# How to get around the Lyft app going offline in background?



## fubermotion (Oct 19, 2017)

I'm on an iPhone. I always have the Uber app in the foreground so I can keep an eye on the surge. Lyft loses connection every 15 minutes or so if I don't bring it to the foreground for a second.

Does anyone know a way around this?


----------



## JimKE (Oct 28, 2016)

Are you using the destination mode? If so, it will always kick you offline after 15 minutes -- foreground or background.


----------



## fubermotion (Oct 19, 2017)

Not using df. I'm talking about just sitting in my house waiting for a Premier ping.


----------



## Uber's Guber (Oct 22, 2017)

Go to “settings,” select “Lyft Driver,” and change the location setting from “Always” to “While Using the App.” Now you’ll see an thin blue banner at top of iPhone screen telling you that “Lyft Driver is activitly using your location” when is is running in the background. Select these same settings for the Uber Driver app, and you can quickly and easily rotate between the 2 apps by simply tapping on the blue banner.


----------



## fubermotion (Oct 19, 2017)

Uber's Guber said:


> Go to "settings," select "Lyft Driver," and change the location setting from "Always" to "While Using the App." Now you'll see an thin blue banner at top of iPhone screen telling you that "Lyft Driver is activitly using your location" when is is running in the background. Select these same settings for the Uber Driver app, and you can quickly and easily rotate between the 2 apps by simply tapping on the blue banner.

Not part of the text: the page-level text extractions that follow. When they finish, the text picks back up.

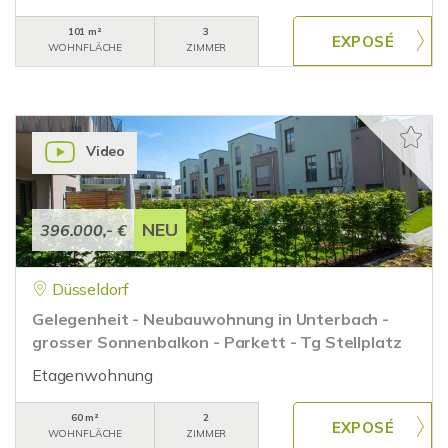
101 m²
3
WOHNFLÄCHE
ZIMMER
Video
NEU
396.000,- €
Düsseldorf
Gelegenheit - Neubauwohnung in Unterbach -
grosser Sonnenbalkon - Parkett - Tg Stellplatz
Etagenwohnung
60 m²
2
WOHNFLÄCHE
ZIMMER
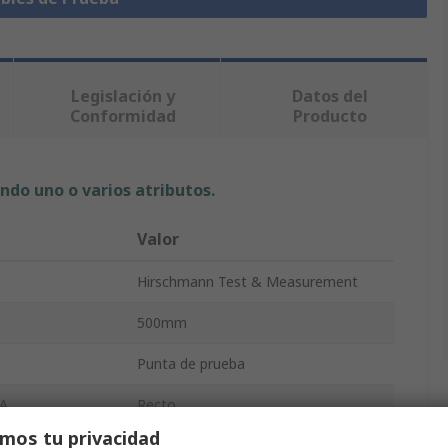
Legislación y
Datos del
Conformidad
Producto
ndo uno o varios atributos.
Valor
Hirschmann Test & Measurement
500mm
Punta de prueba
 A
Recto
mos tu privacidad
Verde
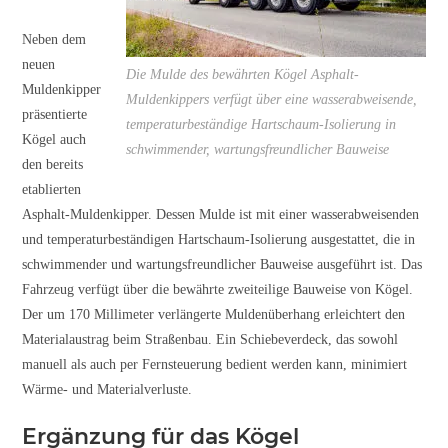
Neben dem
neuen
Die Mulde des bewährten Kögel Asphalt-
Muldenkipper
Muldenkippers verfügt über eine wasserabweisende,
präsentierte
temperaturbeständige Hartschaum-Isolierung in
Kögel auch
schwimmender, wartungsfreundlicher Bauweise
den bereits
etablierten
Asphalt-Muldenkipper. Dessen Mulde ist mit einer wasserabweisenden
und temperaturbeständigen Hartschaum-Isolierung ausgestattet, die in
schwimmender und wartungsfreundlicher Bauweise ausgeführt ist. Das
Fahrzeug verfügt über die bewährte zweiteilige Bauweise von Kögel.
Der um 170 Millimeter verlängerte Muldenüberhang erleichtert den
Materialaustrag beim Straßenbau. Ein Schiebeverdeck, das sowohl
manuell als auch per Fernsteuerung bedient werden kann, minimiert
Wärme- und Materialverluste.
Ergänzung für das Kögel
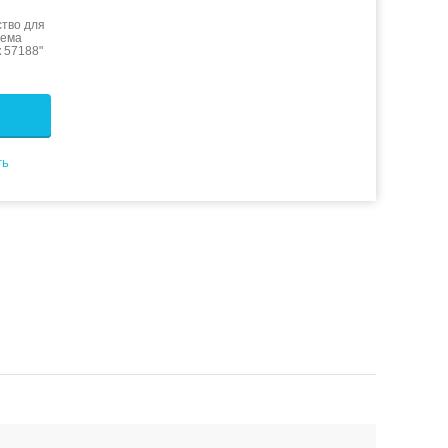
тво для
тема
к 57188"
ть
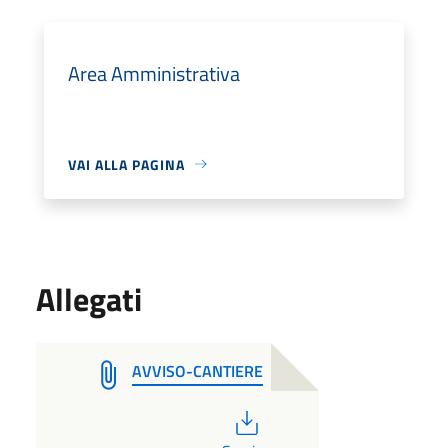
Area Amministrativa
VAI ALLA PAGINA
Allegati
AVVISO-CANTIERE
PDF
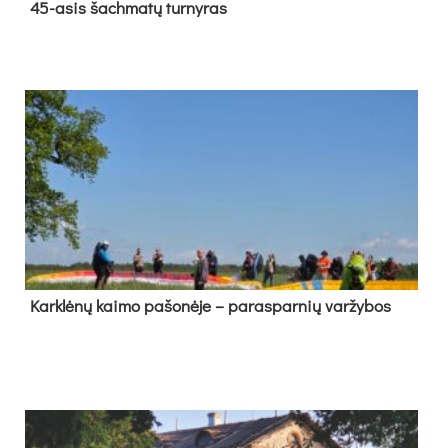
45-asis šach­ma­tų tur­ny­ras
Kark­lė­nų kai­mo pa­šo­nė­je – pa­ras­par­nių var­žy­bos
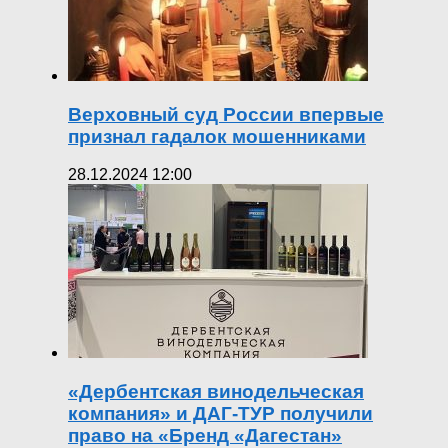
Верховный суд России впервые
признал гадалок мошенниками
28.12.2024 12:00
«Дербентская винодельческая
компания» и ДАГ-ТУР получили
право на «Бренд «Дагестан»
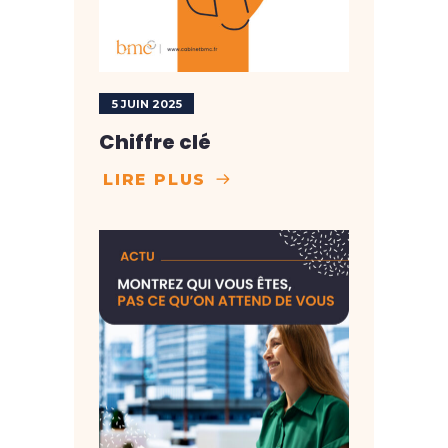
5 JUIN 2025
Chiffre clé
LIRE PLUS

Yes, I do that. I don't want to have to switch between the apps every 15 minutes. It gets ridiculous.


----------



## Uber's Guber (Oct 22, 2017)

fubermotion said:


> Yes, I do that. I don't want to have to switch between the apps every 15 minutes. It gets ridiculous.

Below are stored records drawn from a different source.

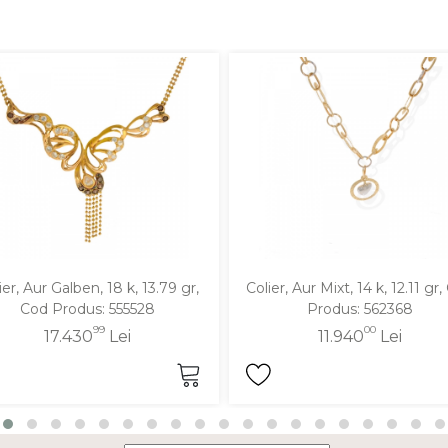
ier, Aur Galben, 18 k, 13.79 gr,
Colier, Aur Mixt, 14 k, 12.11 gr
Cod Produs: 555528
Produs: 562368
99
00
17.430
Lei
11.940
Lei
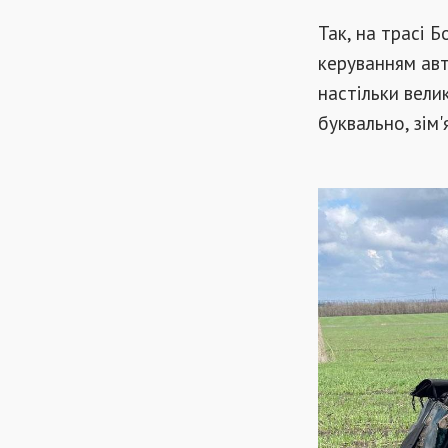
Так, на трасі Б
керуванням авт
настільки вели
буквально, зім'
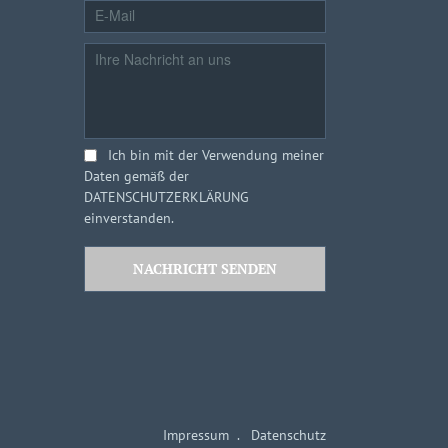
Ich bin mit der Verwendung meiner
Daten gemäß der
DATENSCHUTZERKLÄRUNG
einverstanden.
Impressum
Datenschutz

Toss your phone in a crowded cage full of hamsters. Their activity will switch the apps for you.
Lyft tries to reduce network traffic on its system by booting app users who show no activity. This is Lyft's way of encouraging you to move to another area. Lyft will tell you that it's ridiculous to allow their strained network system to become overtaxed by inactive drivers who want to sit on their butt at home.


----------



## Fauxknight (Aug 12, 2014)

Uber's Guber said:


> Lyft tries to reduce network traffic on its system by booting app users who show no activity.


Not on Androids, can leave it in background for hours if I wanted. Apparently they just hate iOS, but then who doesn't?


----------



## fubermotion (Oct 19, 2017)

Fauxknight said:


> Not on Androids, can leave it in background for hours if I wanted. Apparently they just hate iOS, but then who doesn't?

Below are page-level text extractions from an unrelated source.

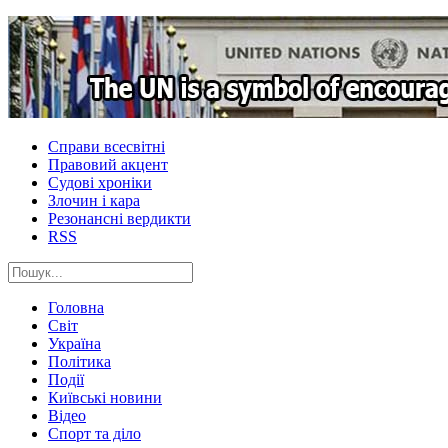
Справи всесвітні
Правовий акцент
Судові хроніки
Злочин і кара
Резонансні вердикти
RSS
Головна
Світ
Україна
Політика
Події
Київські новини
Відео
Спорт та діло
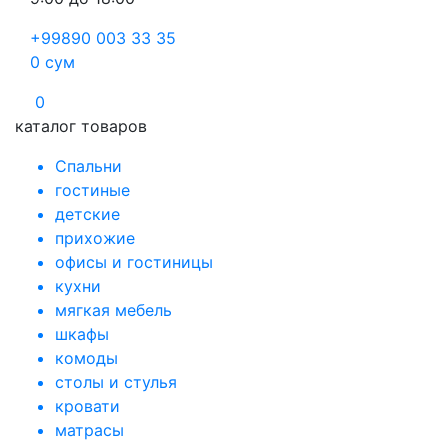
+99890 003 33 35
0
сум
0
каталог товаров
Спальни
гостиные
детские
прихожие
офисы и гостиницы
кухни
мягкая мебель
шкафы
комоды
столы и стулья
кровати
матрасы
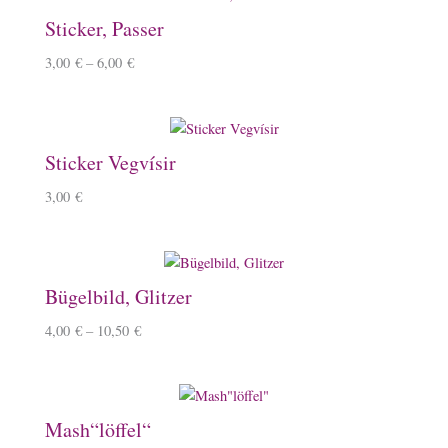
Sticker, Passer
3,00
€
–
6,00
€
Sticker Vegvísir
3,00
€
Bügelbild, Glitzer
4,00
€
–
10,50
€
Mash“löffel“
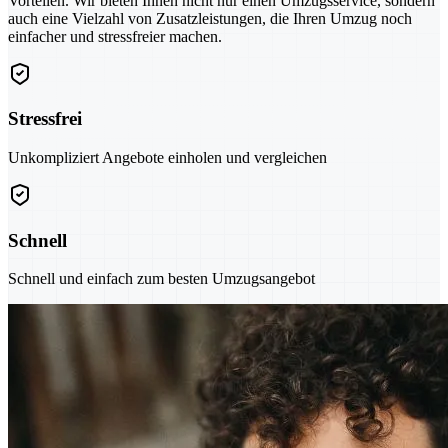
Vorteilen. Wir bieten Ihnen nicht nur einen Umzugsservice, sondern
auch eine Vielzahl von Zusatzleistungen, die Ihren Umzug noch
einfacher und stressfreier machen.
Stressfrei
Unkompliziert Angebote einholen und vergleichen
Schnell
Schnell und einfach zum besten Umzugsangebot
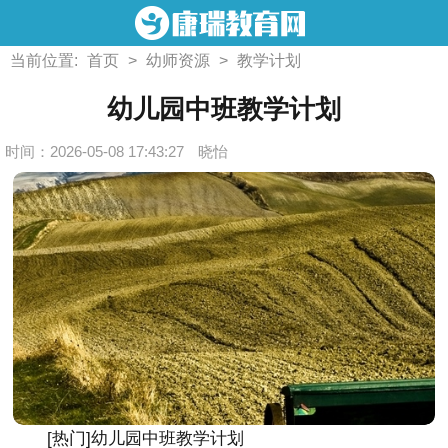
当前位置:
首页
>
幼师资源
>
教学计划
幼儿园中班教学计划
时间：2026-05-08 17:43:27
晓怡
[热门]幼儿园中班教学计划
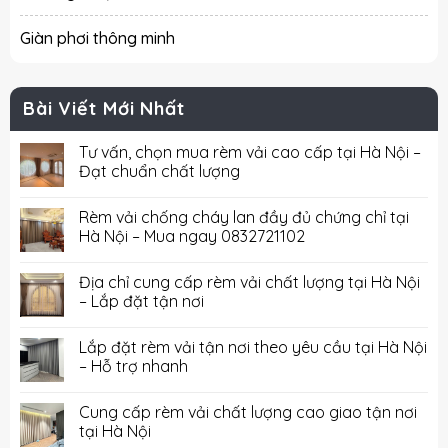
Giàn phơi thông minh
Bài Viết Mới Nhất
Tư vấn, chọn mua rèm vải cao cấp tại Hà Nội –
Đạt chuẩn chất lượng
Rèm vải chống cháy lan đầy đủ chứng chỉ tại
Hà Nội – Mua ngay 0832721102
Địa chỉ cung cấp rèm vải chất lượng tại Hà Nội
– Lắp đặt tận nơi
Lắp đặt rèm vải tận nơi theo yêu cầu tại Hà Nội
– Hỗ trợ nhanh
Cung cấp rèm vải chất lượng cao giao tận nơi
tại Hà Nội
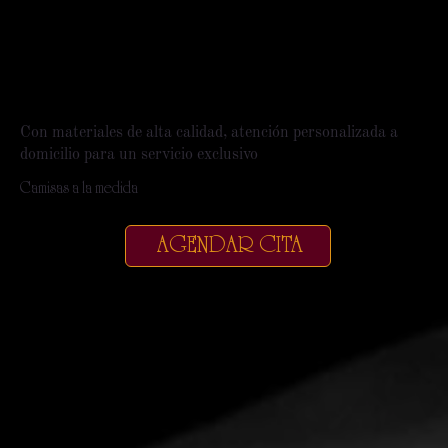
Con materiales de alta calidad, atención personalizada a
domicilio para un servicio exclusivo
Camisas a la medida
AGENDAR CITA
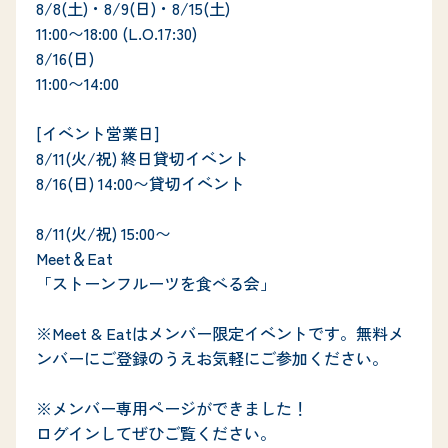
8/8(土)・8/9(日)・8/15(土)

11:00〜18:00 (L.O.17:30)

8/16(日)

11:00〜14:00

[イベント営業日]

8/11(火/祝) 終日貸切イベント

8/16(日) 14:00〜貸切イベント

8/11(火/祝) 15:00〜

Meet＆Eat

「ストーンフルーツを食べる会」

※Meet & Eatはメンバー限定イベントです。無料メ
ンバーにご登録のうえお気軽にご参加ください。

※メンバー専用ページができました！

ログインしてぜひご覧ください。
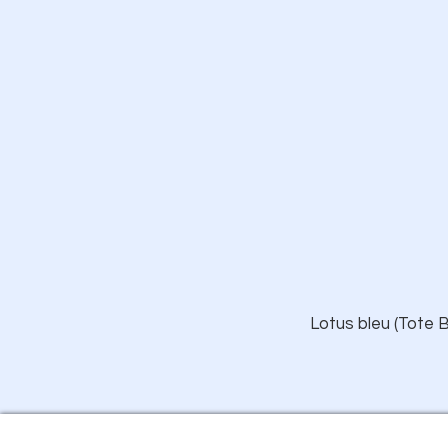
Lotus bleu (Tote B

While your phone is sitting still?



Uber's Guber said:


> Toss your phone in a crowded cage full of hamsters. Their activity will switch the apps for you.
> Lyft tries to reduce network traffic on its system by booting app users who show no activity. This is Lyft's way of encouraging you to move to another area. Lyft will tell you that it's ridiculous to allow their strained network system to become overtaxed by inactive drivers who want to sit on their butt at home.


That's a good point.... If I'm driving around doing errands, I don't have the issue. I wonder how much Lyft needs your phone to move for them to be happy.


----------



## JJS (Jan 5, 2016)

You know how Uber sends the jealous GF message, Do you want to Stay online or Go offline with the whiny tone? Lyft will just turn off. Lyft also turns on by itself. I had turned it off while I was on an Uber last night. Low and behold I get a Lyft Ping. The initial tone is not sounding either sound is audible half way through the ping. 

Let your timer hit 0:00 and it will autodial the rider. I reported it to Lyft Beta Team 

Lyft also is not making a sound when they slip riders in on your que.


----------



## Fauxknight (Aug 12, 2014)

fubermotion said:


> While your phone is sitting still?


Uhh...yes. I don't do it often, but those 1.5 hour stops at the airport lot or similar sometimes happen.


----------